Enrichment of Qualitative Beliefs for Reasoning under Uncertainty
Li, Xinde, Huang, Xinhan, Smarandache, Florentin, Dezert, Jean
Qualitative methods for reasoning under uncertainty have gained more and more attention by Information Fusion community, especially by the researchers and system designers working in the development of modern multi-source systems for defense, robotics and so on. This is because traditional methods based only on quantitative representation and analysis are not able to completely satisfy adequately the need of the development of science and technology integrating at higher fusion levels human beliefs and reports in complex systems. Therefore qualitative knowledge representation becomes more and more important and necessary in next generations of (semi) intelligent automatic and autonomous systems. For example, Wagner et al. [16] consider that although recent robots have powerful sensors and actuators, their abilities to show intelligent behavior is often limited because of lacking of appropriate spatial representation. Ranganathan et al. [11] describe a navigation system for a mobile robot which must execute motions in a building, the environment is represented by a topological model based on a Generalized Voronoi Graph (GVG) and by a set of visual landmarks. A qualitative self-localization method for indoor environment using a belt of ultrasonic sensors and a camera is proposed.

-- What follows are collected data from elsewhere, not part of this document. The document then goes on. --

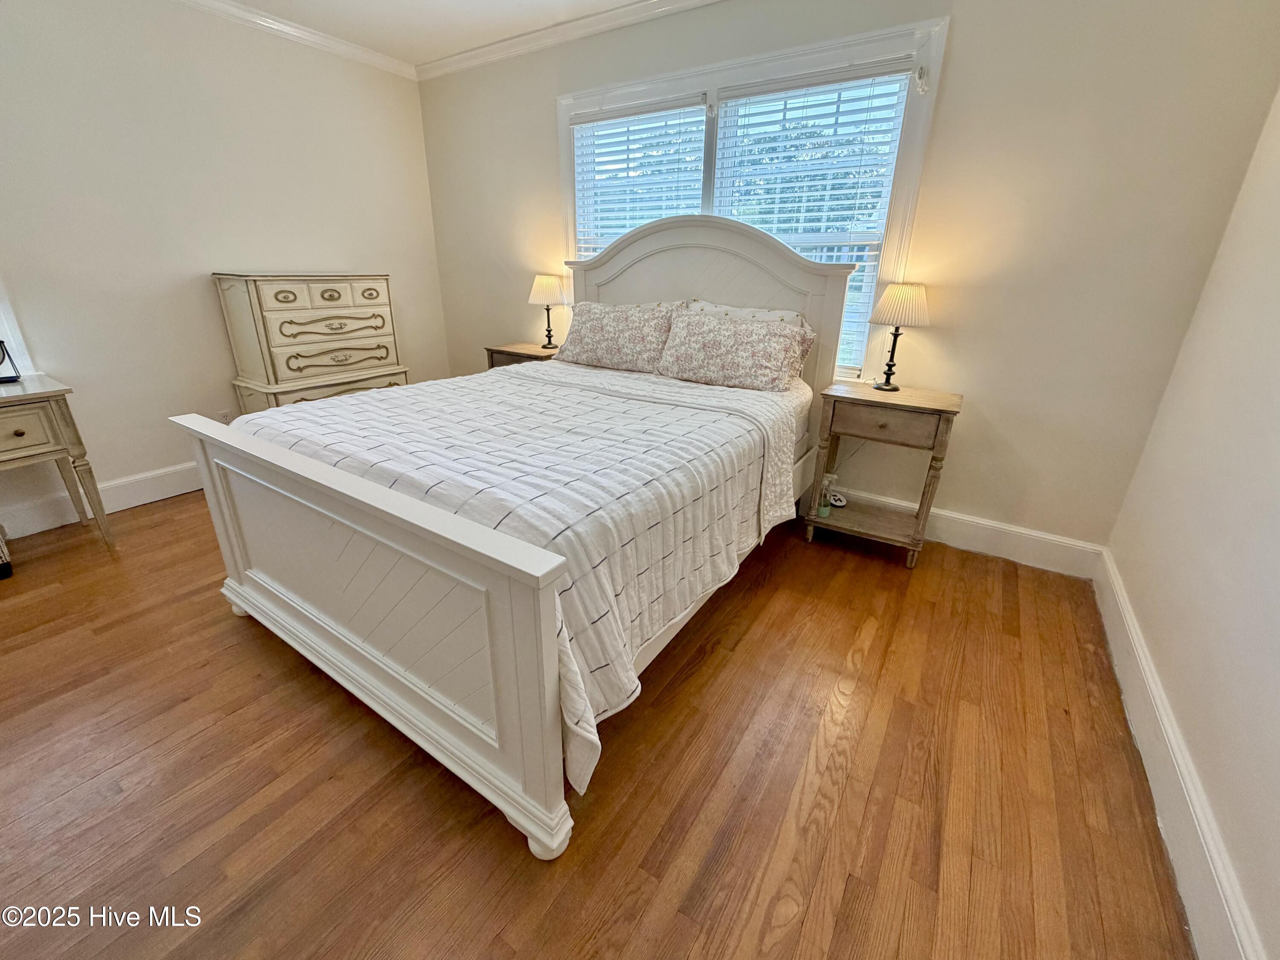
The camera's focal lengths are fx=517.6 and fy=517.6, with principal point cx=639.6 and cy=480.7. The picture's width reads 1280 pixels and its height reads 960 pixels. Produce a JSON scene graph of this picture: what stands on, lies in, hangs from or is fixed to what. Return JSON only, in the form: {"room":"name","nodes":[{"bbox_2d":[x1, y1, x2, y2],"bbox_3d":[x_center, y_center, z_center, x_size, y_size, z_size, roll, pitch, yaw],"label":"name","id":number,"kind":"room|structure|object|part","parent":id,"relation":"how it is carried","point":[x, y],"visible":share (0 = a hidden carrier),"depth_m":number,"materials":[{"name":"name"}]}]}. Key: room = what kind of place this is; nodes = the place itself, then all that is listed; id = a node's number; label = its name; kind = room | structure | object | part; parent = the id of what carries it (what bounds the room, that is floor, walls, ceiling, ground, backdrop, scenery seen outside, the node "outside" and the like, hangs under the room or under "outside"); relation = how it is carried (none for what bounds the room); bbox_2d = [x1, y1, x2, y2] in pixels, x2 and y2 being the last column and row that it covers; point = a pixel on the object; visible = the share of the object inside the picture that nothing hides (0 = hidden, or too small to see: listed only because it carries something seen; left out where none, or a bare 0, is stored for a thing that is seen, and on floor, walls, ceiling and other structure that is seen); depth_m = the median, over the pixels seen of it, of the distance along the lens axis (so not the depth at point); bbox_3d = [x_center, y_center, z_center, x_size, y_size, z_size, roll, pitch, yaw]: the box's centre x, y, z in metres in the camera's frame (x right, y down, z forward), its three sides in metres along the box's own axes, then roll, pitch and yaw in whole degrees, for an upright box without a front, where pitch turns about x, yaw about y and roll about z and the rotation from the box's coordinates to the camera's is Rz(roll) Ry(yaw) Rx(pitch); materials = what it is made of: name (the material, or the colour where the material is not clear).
{"room":"bedroom","nodes":[
{"label":"bedroom","id":0,"kind":"room"},
{"bbox_2d":[0,0,448,547],"bbox_3d":[-2.737,-1.097,2.513,0.152,2.540,4.160,15,25,30],"label":"left wall","id":1,"kind":"structure","parent":0,"point":[197,299],"depth_m":2.74,"materials":[{"name":"beige paint"}]},
{"bbox_2d":[0,279,36,379],"bbox_3d":[-3.160,-1.012,1.859,0.159,1.502,1.005,15,25,30],"label":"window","id":2,"kind":"structure","parent":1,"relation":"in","point":[4,318],"depth_m":2.38,"materials":[{"name":"white"}]},
{"bbox_2d":[0,460,206,540],"bbox_3d":[-2.716,0.021,2.933,0.018,0.154,3.991,15,25,30],"label":"baseboard","id":3,"kind":"structure","parent":1,"relation":"attached to","point":[144,485],"depth_m":2.76,"materials":[{"name":"white paint"}]},
{"bbox_2d":[218,407,232,423],"bbox_3d":[-2.482,-0.371,3.115,0.009,0.116,0.070,15,25,30],"label":"wall socket","id":4,"kind":"object","parent":1,"relation":"attached to","point":[226,420],"visible":0.59,"depth_m":3.10,"materials":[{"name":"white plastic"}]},
{"bbox_2d":[172,0,416,80],"bbox_3d":[-2.704,-2.178,1.929,0.065,0.076,4.048,15,25,30],"label":"crown molding","id":5,"kind":"structure","parent":1,"relation":"attached to","point":[306,33],"depth_m":2.99,"materials":[{"name":"white paint"}]},
{"bbox_2d":[216,0,653,65],"bbox_3d":[-0.743,-1.824,0.954,4.836,0.103,4.189,15,25,30],"label":"ceiling","id":6,"kind":"structure","parent":0,"point":[483,39],"depth_m":2.86,"materials":[{"name":"white paint"}]},
{"bbox_2d":[0,486,1195,959],"bbox_3d":[-0.872,0.653,1.856,4.483,0.100,4.298,15,25,30],"label":"floor","id":7,"kind":"structure","parent":0,"point":[226,630],"depth_m":1.37,"materials":[{"name":"brown wood"}]},
{"bbox_2d":[0,524,12,577],"bbox_3d":[-2.898,0.240,2.082,0.401,0.394,0.423,15,25,30],"label":"object","id":8,"kind":"object","parent":7,"relation":"on","point":[9,568],"visible":0.99,"depth_m":2.18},
{"bbox_2d":[0,373,114,547],"bbox_3d":[-2.868,0.034,2.119,0.478,0.747,0.887,15,25,30],"label":"desk","id":9,"kind":"object","parent":7,"relation":"on","point":[41,393],"visible":1,"depth_m":2.22,"materials":[{"name":"wood"}]},
{"bbox_2d":[0,339,21,383],"bbox_3d":[-2.833,-0.527,2.243,0.129,0.186,0.160,15,25,30],"label":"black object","id":10,"kind":"object","parent":9,"relation":"on","point":[1,345],"visible":1,"depth_m":2.28,"materials":[{"name":"black"}]},
{"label":"drawer","id":11,"kind":"part","parent":9,"relation":"part of","materials":[{"name":"wood"}]},
{"bbox_2d":[211,271,408,414],"bbox_3d":[-2.007,-0.701,3.333,0.461,1.186,0.909,15,25,30],"label":"chest of drawers","id":12,"kind":"object","parent":7,"relation":"on","point":[292,369],"visible":0.76,"depth_m":3.06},
{"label":"drawer","id":13,"kind":"part","parent":12,"relation":"part of","materials":[{"name":"wood"}]},
{"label":"drawer","id":14,"kind":"part","parent":12,"relation":"part of","materials":[{"name":"wood"}]},
{"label":"drawer","id":15,"kind":"part","parent":12,"relation":"part of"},
{"bbox_2d":[179,216,855,861],"bbox_3d":[-0.275,-0.325,2.148,1.737,1.545,2.320,15,25,30],"label":"bed","id":16,"kind":"object","parent":7,"relation":"on","point":[274,597],"visible":0.95,"depth_m":1.48,"materials":[{"name":"white wood"}]},
{"bbox_3d":[-0.849,0.277,1.506,1.640,0.818,0.143,15,25,30],"label":"footboard","id":17,"kind":"part","parent":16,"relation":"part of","materials":[{"name":"white wood"}]},
{"bbox_2d":[237,356,810,797],"bbox_3d":[-0.406,-0.053,2.181,1.753,0.567,1.701,15,25,30],"label":"comforter","id":18,"kind":"object","parent":16,"relation":"on","point":[671,409],"visible":0.59,"depth_m":1.58,"materials":[{"name":"white fabric"}]},
{"bbox_2d":[555,299,686,373],"bbox_3d":[-0.122,-0.821,2.899,0.784,0.339,0.312,15,25,30],"label":"pillow","id":19,"kind":"object","parent":16,"relation":"on","point":[597,334],"visible":0.98,"depth_m":2.79,"materials":[{"name":"fabric"}]},
{"bbox_3d":[0.246,-0.750,3.024,1.596,1.556,0.175,15,25,30],"label":"headboard","id":20,"kind":"part","parent":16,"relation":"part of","materials":[{"name":"white wood"}]},
{"bbox_2d":[654,309,815,391],"bbox_3d":[0.430,-0.647,2.537,0.770,0.324,0.320,15,25,30],"label":"pillow","id":21,"kind":"object","parent":16,"relation":"on","point":[775,342],"visible":1,"depth_m":2.44,"materials":[{"name":"fabric"}]},
{"bbox_2d":[683,299,807,328],"bbox_3d":[0.488,-0.745,2.696,0.731,0.346,0.266,15,25,30],"label":"pillow","id":22,"kind":"object","parent":16,"relation":"on","point":[732,312],"visible":0.2,"depth_m":2.63,"materials":[{"name":"white fabric"}]},
{"bbox_2d":[483,340,561,368],"bbox_3d":[-0.716,-0.567,3.659,0.570,0.721,0.439,15,25,30],"label":"nightstand","id":23,"kind":"object","parent":7,"relation":"on","point":[507,350],"visible":0.18,"depth_m":3.44,"materials":[{"name":"brown wood"}]},
{"bbox_2d":[527,271,568,347],"bbox_3d":[-0.610,-1.137,3.479,0.258,0.474,0.254,15,25,30],"label":"table lamp","id":24,"kind":"object","parent":23,"relation":"on","point":[544,280],"visible":1,"depth_m":3.36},
{"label":"lamp shade","id":25,"kind":"part","parent":24,"relation":"part of","materials":[{"name":"fabric"}]},
{"bbox_2d":[803,377,962,568],"bbox_3d":[1.133,-0.046,2.511,0.557,0.760,0.394,15,25,30],"label":"nightstand","id":26,"kind":"object","parent":7,"relation":"on","point":[936,404],"visible":0.95,"depth_m":2.36,"materials":[{"name":"brown wood"}]},
{"bbox_2d":[816,471,836,516],"bbox_3d":[0.937,0.067,2.621,0.076,0.211,0.077,15,25,30],"label":"bottle","id":27,"kind":"object","parent":26,"relation":"on","point":[825,512],"visible":0.98,"depth_m":2.60,"materials":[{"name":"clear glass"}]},
{"bbox_2d":[827,488,847,507],"bbox_3d":[1.025,0.083,2.713,0.088,0.056,0.125,-1,22,-7],"label":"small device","id":28,"kind":"object","parent":26,"relation":"in","point":[838,504],"visible":0.78,"depth_m":2.68,"materials":[{"name":"white plastic"}]},
{"bbox_3d":[1.041,-0.244,2.213,0.395,0.132,0.037,15,25,30],"label":"drawer","id":29,"kind":"part","parent":26,"relation":"part of","materials":[{"name":"brown wood"}]},
{"bbox_2d":[867,281,931,391],"bbox_3d":[1.170,-0.661,2.387,0.257,0.472,0.252,15,25,30],"label":"table lamp","id":30,"kind":"object","parent":26,"relation":"on","point":[899,299],"visible":1,"depth_m":2.27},
{"bbox_3d":[1.169,-0.788,2.313,0.287,0.174,0.283,15,25,30],"label":"lamp shade","id":31,"kind":"part","parent":30,"relation":"part of","materials":[{"name":"fabric"}]},
{"bbox_2d":[413,0,1279,557],"bbox_3d":[0.311,-1.227,3.013,4.433,2.547,0.155,15,25,30],"label":"back wall","id":32,"kind":"structure","parent":0,"point":[960,44],"depth_m":2.20,"materials":[{"name":"beige paint"}]},
{"bbox_2d":[412,0,723,80],"bbox_3d":[0.397,-2.297,2.403,4.531,0.081,0.067,15,25,30],"label":"crown molding","id":33,"kind":"structure","parent":32,"relation":"attached to","point":[470,55],"depth_m":2.93,"materials":[{"name":"white paint"}]},
{"bbox_2d":[560,12,951,377],"bbox_3d":[0.392,-1.362,2.924,2.072,1.609,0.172,15,25,30],"label":"window","id":34,"kind":"structure","parent":32,"relation":"in","point":[923,132],"depth_m":2.52,"materials":[{"name":"white"}]},
{"bbox_2d":[570,93,708,253],"bbox_3d":[-0.024,-1.427,3.120,0.893,1.418,0.056,15,25,30],"label":"window blind","id":35,"kind":"object","parent":34,"relation":"attached to","point":[645,109],"visible":0.56,"depth_m":2.94,"materials":[{"name":"white plastic"}]},
{"bbox_2d":[712,59,912,374],"bbox_3d":[0.780,-1.225,2.610,0.881,1.355,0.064,15,25,30],"label":"window blind","id":36,"kind":"object","parent":34,"relation":"attached to","point":[849,79],"visible":0.74,"depth_m":2.46,"materials":[{"name":"white plastic"}]},
{"bbox_2d":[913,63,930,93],"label":"curtain rod bracket","id":37,"kind":"object","parent":34,"relation":"attached to","point":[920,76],"visible":0.96,"depth_m":2.15,"materials":[{"name":"white"}]},
{"bbox_2d":[825,483,1101,576],"bbox_3d":[0.289,-0.097,3.379,4.311,0.156,0.018,15,25,30],"label":"baseboard","id":38,"kind":"structure","parent":32,"relation":"attached to","point":[1019,533],"depth_m":2.51,"materials":[{"name":"white paint"}]},
{"bbox_2d":[1104,84,1279,959],"bbox_3d":[1.125,-0.134,0.377,0.152,2.595,3.830,15,25,30],"label":"right wall","id":39,"kind":"structure","parent":0,"point":[1275,614],"depth_m":1.42,"materials":[{"name":"beige paint"}]},
{"bbox_2d":[1092,545,1262,959],"bbox_3d":[1.097,0.914,0.955,0.018,0.147,3.731,15,25,30],"label":"baseboard","id":40,"kind":"structure","parent":39,"relation":"attached to","point":[1133,630],"depth_m":1.27,"materials":[{"name":"white paint"}]}
]}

Moratz et al. [6] point out that qualitative spatial reasoning(QSR) abstracts metrical details of the physical world, of which two main directions are topological reasoning about regions and reasoning about orientations of point configurations. So, because concrete problems need a combination of qualitative knowledge of orientation and qualitative knowledge of distance, they present a calculus based on ternary relations where they introduce a qualitative distance measurement based on two of the three points.